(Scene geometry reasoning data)
· · · · ·

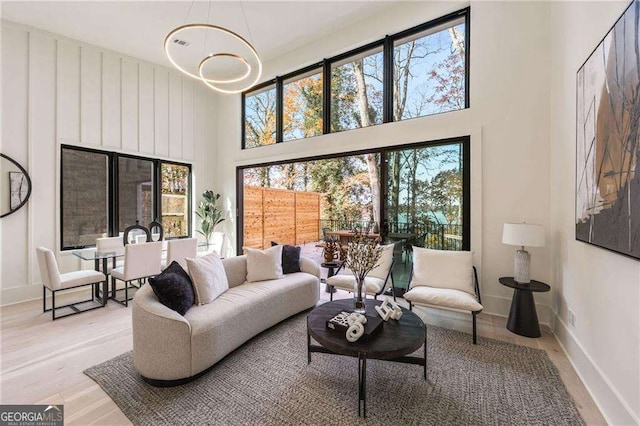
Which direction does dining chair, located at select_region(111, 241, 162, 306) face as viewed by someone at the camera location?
facing away from the viewer and to the left of the viewer

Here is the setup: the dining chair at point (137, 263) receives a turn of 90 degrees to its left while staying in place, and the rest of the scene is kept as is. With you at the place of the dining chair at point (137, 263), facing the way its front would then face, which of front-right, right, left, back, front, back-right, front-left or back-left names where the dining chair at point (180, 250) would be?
back-left

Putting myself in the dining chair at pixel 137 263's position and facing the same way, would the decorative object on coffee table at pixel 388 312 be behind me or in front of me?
behind

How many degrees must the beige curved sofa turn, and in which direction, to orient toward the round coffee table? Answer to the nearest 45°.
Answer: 0° — it already faces it

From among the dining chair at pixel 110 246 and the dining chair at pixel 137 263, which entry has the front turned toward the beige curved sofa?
the dining chair at pixel 110 246

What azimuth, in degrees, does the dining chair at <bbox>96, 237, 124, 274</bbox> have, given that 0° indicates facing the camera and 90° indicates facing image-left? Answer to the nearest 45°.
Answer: approximately 0°

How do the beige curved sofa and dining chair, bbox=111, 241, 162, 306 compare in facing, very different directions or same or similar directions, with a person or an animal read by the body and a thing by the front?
very different directions

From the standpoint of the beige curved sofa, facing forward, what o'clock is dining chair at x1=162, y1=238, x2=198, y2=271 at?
The dining chair is roughly at 7 o'clock from the beige curved sofa.

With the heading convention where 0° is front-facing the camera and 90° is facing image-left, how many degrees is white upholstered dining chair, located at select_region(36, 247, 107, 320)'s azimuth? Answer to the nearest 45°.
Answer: approximately 225°
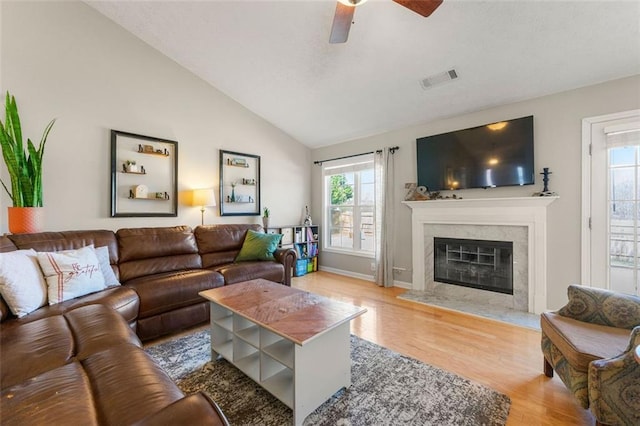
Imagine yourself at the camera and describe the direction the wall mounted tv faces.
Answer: facing the viewer and to the left of the viewer

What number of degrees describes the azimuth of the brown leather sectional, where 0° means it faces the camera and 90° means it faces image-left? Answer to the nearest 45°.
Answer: approximately 315°

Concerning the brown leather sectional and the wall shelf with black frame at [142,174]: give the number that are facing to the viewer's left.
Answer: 0

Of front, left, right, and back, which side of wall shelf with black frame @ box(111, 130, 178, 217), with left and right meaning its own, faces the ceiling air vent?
front

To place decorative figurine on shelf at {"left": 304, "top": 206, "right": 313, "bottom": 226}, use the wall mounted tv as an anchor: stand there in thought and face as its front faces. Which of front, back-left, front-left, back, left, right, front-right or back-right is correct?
front-right

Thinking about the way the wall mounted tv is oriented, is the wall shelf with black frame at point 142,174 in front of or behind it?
in front

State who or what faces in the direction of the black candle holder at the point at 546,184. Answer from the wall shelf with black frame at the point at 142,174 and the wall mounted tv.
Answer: the wall shelf with black frame

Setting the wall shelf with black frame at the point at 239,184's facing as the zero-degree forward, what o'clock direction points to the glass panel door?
The glass panel door is roughly at 12 o'clock from the wall shelf with black frame.

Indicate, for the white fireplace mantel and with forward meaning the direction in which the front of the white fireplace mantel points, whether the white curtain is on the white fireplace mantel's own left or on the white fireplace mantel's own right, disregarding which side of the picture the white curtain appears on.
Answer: on the white fireplace mantel's own right

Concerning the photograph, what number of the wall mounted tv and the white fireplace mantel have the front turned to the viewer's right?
0

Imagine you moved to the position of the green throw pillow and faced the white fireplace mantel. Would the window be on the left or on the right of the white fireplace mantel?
left

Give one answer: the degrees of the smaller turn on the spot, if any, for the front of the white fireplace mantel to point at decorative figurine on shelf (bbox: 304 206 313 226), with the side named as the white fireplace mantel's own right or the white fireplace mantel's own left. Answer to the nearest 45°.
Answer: approximately 45° to the white fireplace mantel's own right

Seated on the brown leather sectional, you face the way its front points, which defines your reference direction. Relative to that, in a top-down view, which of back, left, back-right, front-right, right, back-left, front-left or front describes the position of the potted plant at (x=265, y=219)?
left
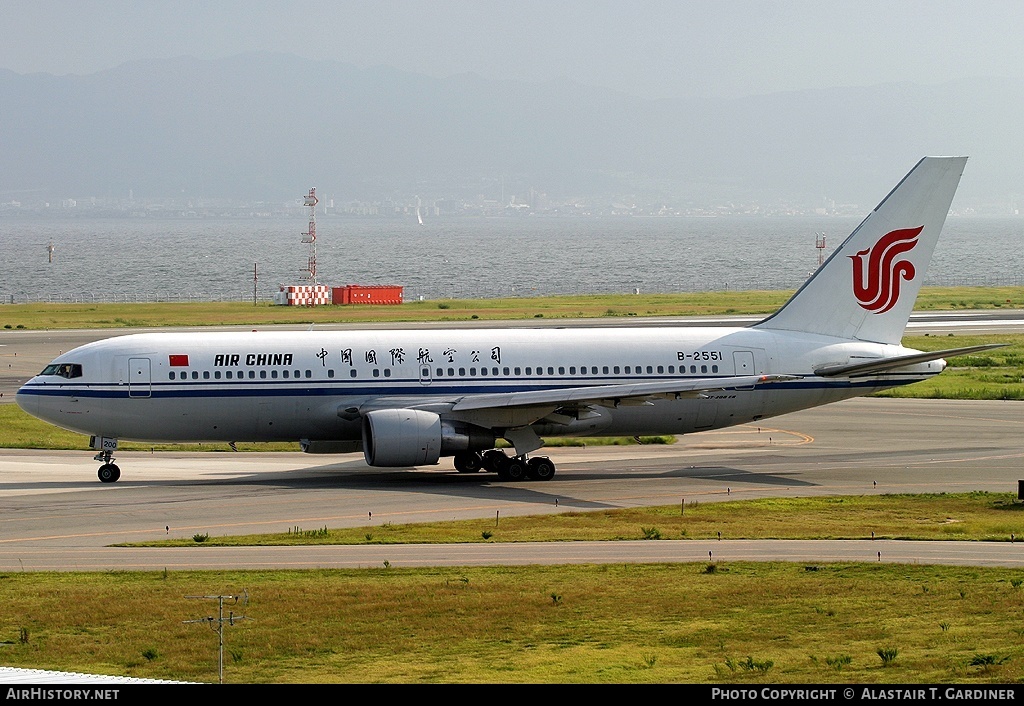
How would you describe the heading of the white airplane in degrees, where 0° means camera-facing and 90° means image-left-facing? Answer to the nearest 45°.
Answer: approximately 90°

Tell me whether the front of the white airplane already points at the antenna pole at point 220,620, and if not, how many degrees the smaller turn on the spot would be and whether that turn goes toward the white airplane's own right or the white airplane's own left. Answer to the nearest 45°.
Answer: approximately 90° to the white airplane's own left
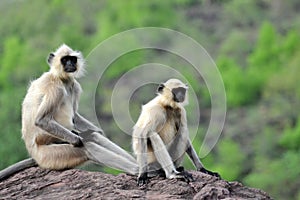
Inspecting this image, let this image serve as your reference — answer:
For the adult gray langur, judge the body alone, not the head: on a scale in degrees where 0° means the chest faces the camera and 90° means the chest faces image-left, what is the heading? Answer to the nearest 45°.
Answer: approximately 315°

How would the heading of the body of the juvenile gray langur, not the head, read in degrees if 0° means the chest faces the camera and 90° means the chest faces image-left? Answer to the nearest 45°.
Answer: approximately 315°

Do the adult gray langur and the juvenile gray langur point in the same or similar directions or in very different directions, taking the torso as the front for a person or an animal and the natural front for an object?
same or similar directions

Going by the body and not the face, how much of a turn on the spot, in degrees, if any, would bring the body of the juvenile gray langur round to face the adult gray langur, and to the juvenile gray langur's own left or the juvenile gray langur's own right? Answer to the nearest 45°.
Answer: approximately 135° to the juvenile gray langur's own right

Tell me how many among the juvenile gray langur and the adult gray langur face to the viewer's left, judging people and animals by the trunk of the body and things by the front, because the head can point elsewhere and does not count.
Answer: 0

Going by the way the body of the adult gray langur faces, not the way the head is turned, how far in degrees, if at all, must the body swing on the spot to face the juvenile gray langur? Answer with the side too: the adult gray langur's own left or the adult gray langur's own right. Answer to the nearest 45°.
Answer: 0° — it already faces it
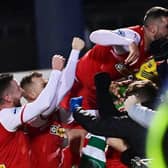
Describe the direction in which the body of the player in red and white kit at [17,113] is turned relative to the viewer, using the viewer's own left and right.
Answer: facing to the right of the viewer
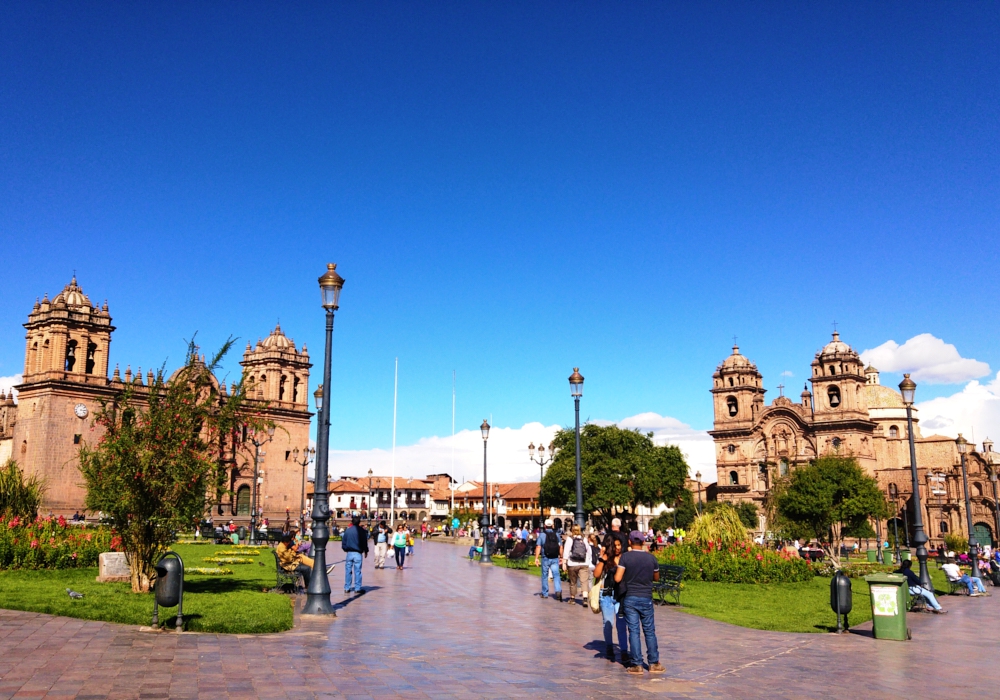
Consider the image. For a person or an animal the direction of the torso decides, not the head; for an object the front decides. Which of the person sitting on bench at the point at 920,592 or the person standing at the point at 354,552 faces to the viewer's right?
the person sitting on bench

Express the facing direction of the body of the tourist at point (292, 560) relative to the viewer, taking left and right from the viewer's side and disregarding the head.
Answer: facing to the right of the viewer

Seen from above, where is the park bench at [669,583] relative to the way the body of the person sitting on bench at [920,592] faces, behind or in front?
behind

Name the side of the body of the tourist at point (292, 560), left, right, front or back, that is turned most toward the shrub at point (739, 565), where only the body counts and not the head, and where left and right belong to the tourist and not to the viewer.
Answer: front

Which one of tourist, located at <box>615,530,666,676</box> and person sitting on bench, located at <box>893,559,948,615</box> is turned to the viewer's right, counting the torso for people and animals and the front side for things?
the person sitting on bench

· · · · ·

Rewrite every item above with each "azimuth" changed to "heading angle" and nothing else altered. Leave the pictures out of your version.

Output for this task:
Which direction does dining chair, located at select_region(111, 241, 162, 306) face as viewed by someone at the camera location?
facing away from the viewer and to the left of the viewer

Here is the setup: the dining chair at point (137, 263) receives a turn of 90 degrees to its left while staying in place, and the rest of the scene is kept as is. With you at the place of the dining chair at point (137, 263), facing the way its front would then face, which of front-right, right, left, back, front, back-right, front-left or back-left names where the dining chair at point (180, 250) would be?
back-left

Putting myself in the dining chair at pixel 137 263's position and facing the same way, would the decorative object on coffee table at pixel 388 312 be behind me or in front of me?
behind

How many degrees must the beige curved sofa turn, and in which direction, to orient toward the round coffee table? Answer to the nearest 45°.
Answer: 0° — it already faces it

From among the dining chair at pixel 110 246 and the dining chair at pixel 137 263, which entry has the front turned toward the beige curved sofa?
the dining chair at pixel 110 246

What heading angle, in degrees, does the dining chair at <bbox>96, 237, 124, 274</bbox> have, given that 0° indicates facing the camera and 90° indicates facing image-left? Answer to the nearest 45°.
Answer: approximately 0°

How do the beige curved sofa and dining chair, bbox=111, 241, 162, 306 compare in facing, very different directions or same or similar directions, with a person or an animal read by the body and a thing by the front?
very different directions

From the standpoint of the beige curved sofa, facing forward, what o'clock is dining chair at x1=162, y1=238, x2=198, y2=271 at?
The dining chair is roughly at 7 o'clock from the beige curved sofa.

With the heading convention where 0° is front-facing the camera and 90° is facing image-left, how many degrees is white upholstered dining chair, located at select_region(36, 247, 107, 320)'s heading angle? Answer to the nearest 45°.
Answer: approximately 225°
Imagine yourself at the camera and describe the direction the wall mounted tv faces.
Answer: facing the viewer and to the left of the viewer

What number of degrees describes the heading angle of the brown leather sectional, where 0° means it faces the camera and 90° means it faces image-left? Answer to the nearest 45°.
Answer: approximately 315°

Concerning the brown leather sectional and the wall shelf with black frame at [142,174]: give the number that are facing to the viewer's left.
Answer: 0

Of front, left, right, and back, which side of wall shelf with black frame @ box(111, 130, 178, 217), with left and right meaning its own, faces the ceiling air vent?
front

To place decorative figurine on shelf at {"left": 304, "top": 206, "right": 313, "bottom": 226}, use the wall mounted tv as an anchor: stand there in thought and face as its front faces. Which of front, back-left, front-left, back, left, right, front-right or back-right is correct?
front-right

Thinking about the way the wall mounted tv is oriented, is the wall shelf with black frame at point 142,174 in front of or behind it?
in front

State who or what faces in the direction of the black candle holder at the point at 546,184. Answer from the wall shelf with black frame at the point at 142,174 and the wall mounted tv.
Answer: the wall shelf with black frame

Setting the wall shelf with black frame at the point at 239,184's facing as the zero-degree forward, what o'clock direction points to the glass panel door?
The glass panel door is roughly at 12 o'clock from the wall shelf with black frame.

Indicate, for the white fireplace mantel and with forward meaning the direction in which the front of the white fireplace mantel points, whether the white curtain is on the white fireplace mantel's own left or on the white fireplace mantel's own right, disregarding which side of the picture the white curtain appears on.
Answer: on the white fireplace mantel's own right

Concerning the photograph, what number of the wall mounted tv and the white fireplace mantel have the front turned to the viewer's right?
0

Imagine you moved to the position of the green throw pillow and faced the white fireplace mantel. Would the window be on the left or on the right of the white fireplace mantel?
left

Give one answer: the degrees of the smaller turn on the spot, if any, for the front of the white fireplace mantel to point at decorative figurine on shelf (bbox: 304 206 313 226), with the side named as the white fireplace mantel's own right or the white fireplace mantel's own left. Answer to the nearest 45°.
Answer: approximately 45° to the white fireplace mantel's own right

Seated on the brown leather sectional, you face the way its front points, which defines your reference direction. Relative to that, in a top-down view, which of back, left, back-right, front-right, right, back-left, front-left or front describes the position of the potted plant at (x=265, y=219)?
left
How would you describe the heading of the white airplane in degrees, where 0° means camera-facing and 90° means image-left-facing? Answer to the nearest 45°.
Answer: approximately 90°

Tell me whether the front of the white airplane already points at the antenna pole at point 220,620, and if not, how many degrees the smaller turn on the spot would be and whether that turn goes toward the white airplane's own right or the white airplane's own left. Answer to the nearest 45°.
Answer: approximately 90° to the white airplane's own left
Inspecting this image, let this image serve as your reference — answer:
For the adult gray langur, judge the body alone, not the head: on a scale in degrees where 0° means the chest faces the camera and 90° means the chest faces image-left, what is the heading? Answer to the nearest 45°.
Answer: approximately 315°

How would the heading of the body of the juvenile gray langur, not the head, read in degrees if 0° means the chest faces the camera and 90° means the chest faces image-left? Answer to the nearest 45°.
Answer: approximately 315°

Do the adult gray langur and the juvenile gray langur point in the same or similar directions or in very different directions, taking the torso as the front for a person or an animal and the natural front for an object?
same or similar directions

Going by the body and not the face, how much of a turn on the spot, in degrees, if any, would bring the body of the juvenile gray langur round to face the adult gray langur, and to the juvenile gray langur's own left or the juvenile gray langur's own right? Answer to the nearest 45°.
Answer: approximately 135° to the juvenile gray langur's own right

Tell me how many among the juvenile gray langur and the adult gray langur face to the viewer's left, judging people and animals by the trunk of the body and things by the front, because the head can point elsewhere and does not count.
Answer: 0

Going by the way the body of the adult gray langur faces, not the way the head is turned, how far in degrees, if at all, must the body swing on the spot to face the juvenile gray langur? Answer with the side too: the adult gray langur's own left or the adult gray langur's own right. Answer to the nearest 45°.
Answer: 0° — it already faces it
Describe the direction in which the body of the player in red and white kit at [17,113] is turned relative to the viewer, using the viewer's own left and right.
Answer: facing to the right of the viewer
Consider the image. For a person or an animal the direction of the torso decides, not the head; for an object the front decides. Which of the person sitting on bench at the point at 920,592 or the person standing at the point at 354,552 faces to the viewer's right?
the person sitting on bench

Express the facing direction of the body of the tourist at point (292, 560) relative to the viewer, taking left and right from the viewer's side and disregarding the head.
Answer: facing to the right of the viewer

Seen from above, where is the park bench at [669,583] relative to the way the body of the person sitting on bench at [920,592] faces, behind or in front?
behind

Name the side of the body of the tourist at point (292, 560), left, right, front or back, that is turned most toward the shrub at point (739, 565), where only the body counts and not the head, and where left and right belong to the tourist and not to the viewer.
Answer: front

Which one of tourist, located at <box>615,530,666,676</box> and person sitting on bench, located at <box>893,559,948,615</box> is turned to the viewer's right, counting the torso for people and animals and the front side for things?
the person sitting on bench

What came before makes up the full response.